Bay State native Mark Ladner has come home to open Bar Enza. Does his legendary lasagna travel, too?
Chef Mark Ladner’s famous lasagna. / Photo by Linda Campos
Look, I don’t know who’s calling the shots at the Charles Hotel, and frankly it’s none of my damned business. I’m just a simple food guy. On matters of intra-hospitality backroom intrigue, I stay as neutral as Switzerland, you know, used to. What I can tell you is last April, after a five-year run, Benedetto, Michael Pagliarini’s acclaimed ristorante (we liked it, too: three stars in 2017), was out. A few months later, Bar Enza, a “neo-trattoria” by the Lyons Group—the folks behind Scampo, Rochambeau, Sonsie, and several popular Fenway haunts—was in, rocking a menu of spruced-up Italian crowd-pleasers.

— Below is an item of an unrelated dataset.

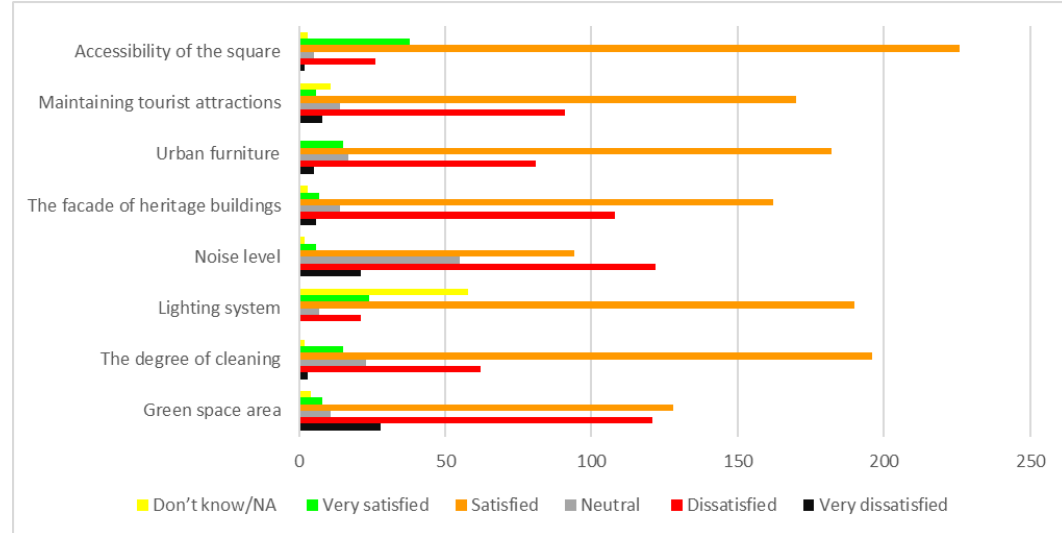
Figure 12: User satisfaction in terms of endowments and functionality of squares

Before we go on, it’s probably worth pausing to unpack “crowd-pleaser,” a loaded term, for sure. There’s no hard-and-fast way to determine, for instance, whether the late Benedetto’s strascinati with Ossabaw pork sausage and treviso was any more or less likely to please the proverbial crowd than, say, the new spot’s hulking “meatball gigante” ($29), made with beef, pork, veal, and barbecue brisket purchased from the Smoke Shop, on a plate of mashed potatoes. It’s subjective. You know it when you see it. Bar Enza’s hit-parade-stocked menu? I see it.